Segment Start: DATA TO PROCESS

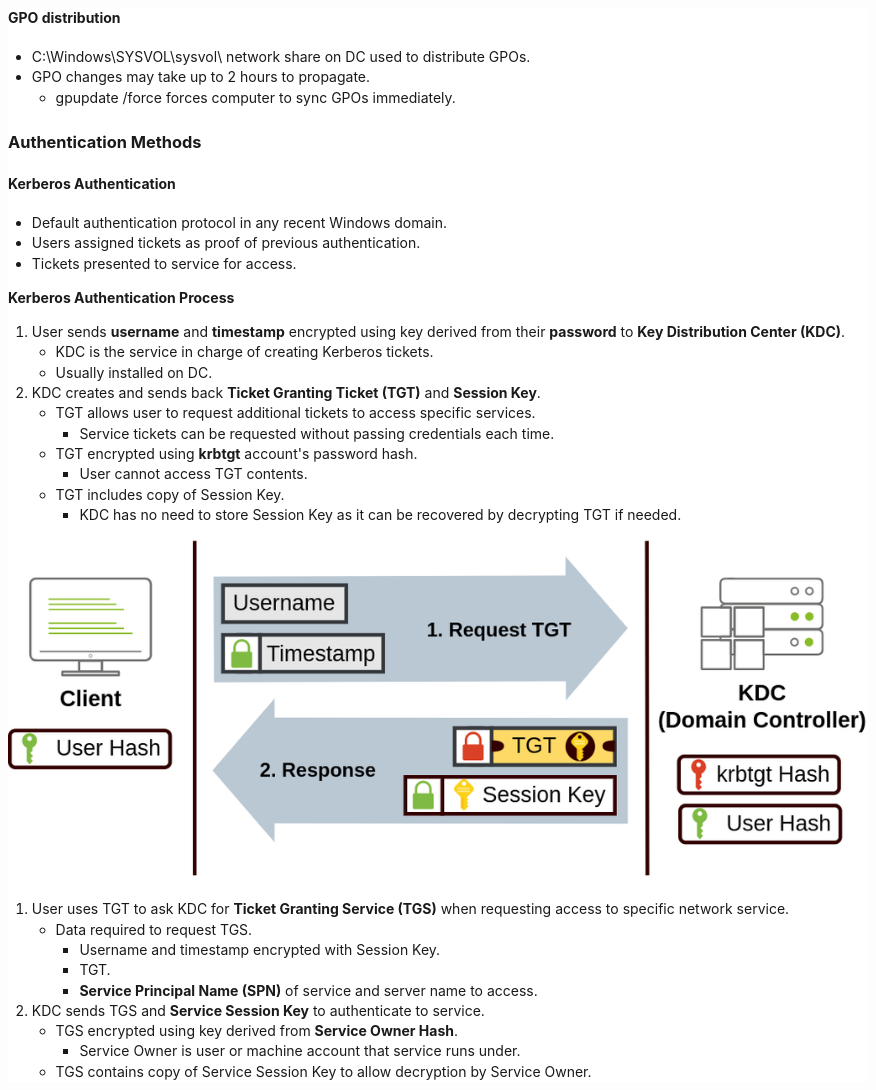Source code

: #### **GPO distribution** <a href="#id-3f0sismo42gy" id="id-3f0sismo42gy"></a>

* C:\Windows\SYSVOL\sysvol\ network share on DC used to distribute GPOs.
* GPO changes may take up to 2 hours to propagate.
  * gpupdate /force forces computer to sync GPOs immediately.

### **Authentication Methods** <a href="#jm6laespibxp" id="jm6laespibxp"></a>

#### **Kerberos Authentication** <a href="#id-61aewl1qree2" id="id-61aewl1qree2"></a>

* Default authentication protocol in any recent Windows domain.
* Users assigned tickets as proof of previous authentication.
* Tickets presented to service for access.

**Kerberos Authentication Process**

1. User sends **username** and **timestamp** encrypted using key derived from their **password** to **Key Distribution Center (KDC)**.
   * KDC is the service in charge of creating Kerberos tickets.
   * Usually installed on DC.
2. KDC creates and sends back **Ticket Granting Ticket (TGT)** and **Session Key**.
   * TGT allows user to request additional tickets to access specific services.
     * Service tickets can be requested without passing credentials each time.
   * TGT encrypted using **krbtgt** account's password hash.
     * User cannot access TGT contents.
   * TGT includes copy of Session Key.
     * KDC has no need to store Session Key as it can be recovered by decrypting TGT if needed.

![d36f5a024c20fb480cdae8cd09ddc09f](<../.gitbook/assets/0 (8).png>)

1. User uses TGT to ask KDC for **Ticket Granting Service (TGS)** when requesting access to specific network service.
   * Data required to request TGS.
     * Username and timestamp encrypted with Session Key.
     * TGT.
     * **Service Principal Name (SPN)** of service and server name to access.
2. KDC sends TGS and **Service Session Key** to authenticate to service.
   * TGS encrypted using key derived from **Service Owner Hash**.
     * Service Owner is user or machine account that service runs under.
   * TGS contains copy of Service Session Key to allow decryption by Service Owner.
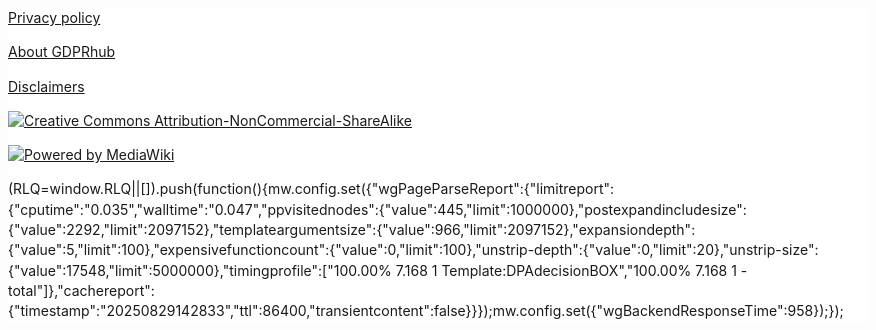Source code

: [Privacy policy](/index.php?title=GDPRhub:Privacy_policy)

[About GDPRhub](/index.php?title=GDPRhub:About)

[Disclaimers](/index.php?title=GDPRhub:General_disclaimer)

[![Creative Commons Attribution-NonCommercial-ShareAlike](/resources/assets/licenses/cc-by-nc-sa.png)](https://creativecommons.org/licenses/by-nc-sa/4.0/)

[![Powered by MediaWiki](/resources/assets/poweredby_mediawiki_88x31.png)](https://www.mediawiki.org/)

(RLQ=window.RLQ||\[\]).push(function(){mw.config.set({"wgPageParseReport":{"limitreport":{"cputime":"0.035","walltime":"0.047","ppvisitednodes":{"value":445,"limit":1000000},"postexpandincludesize":{"value":2292,"limit":2097152},"templateargumentsize":{"value":966,"limit":2097152},"expansiondepth":{"value":5,"limit":100},"expensivefunctioncount":{"value":0,"limit":100},"unstrip-depth":{"value":0,"limit":20},"unstrip-size":{"value":17548,"limit":5000000},"timingprofile":\["100.00% 7.168 1 Template:DPAdecisionBOX","100.00% 7.168 1 -total"\]},"cachereport":{"timestamp":"20250829142833","ttl":86400,"transientcontent":false}}});mw.config.set({"wgBackendResponseTime":958});});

Segment End: DATA TO PROCESS

> _WHAT TO DO_: In the records, find every line that contains the string "encrypted", matching case exactly, and copy each of those lines.

> _EXERCISE SOLUTION_:
1. User sends **username** and **timestamp** encrypted using key derived from their **password** to **Key Distribution Center (KDC)**.
   * TGT encrypted using **krbtgt** account's password hash.
     * Username and timestamp encrypted with Session Key.
   * TGS encrypted using key derived from **Service Owner Hash**.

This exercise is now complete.